REQUEST – An exact reproduction of the data below is expected, free of images.

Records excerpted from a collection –
-- Opening Marker --

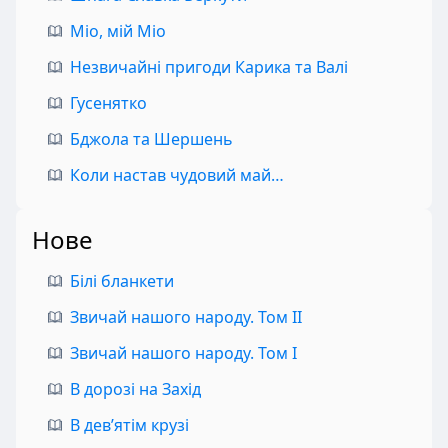
Міо, мій Міо
Незвичайні пригоди Карика та Валі
Гусенятко
Бджола та Шершень
Коли настав чудовий май…
Нове
Білі бланкети
Звичай нашого народу. Том II
Звичай нашого народу. Том I
В дорозі на Захід
В дев’ятім крузі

-- Closing Marker --

THE COMPLETED TASK –
Міо, мій Міо
Незвичайні пригоди Карика та Валі
Гусенятко
Бджола та Шершень
Коли настав чудовий май…
Нове
Білі бланкети
Звичай нашого народу. Том II
Звичай нашого народу. Том I
В дорозі на Захід
В дев’ятім крузі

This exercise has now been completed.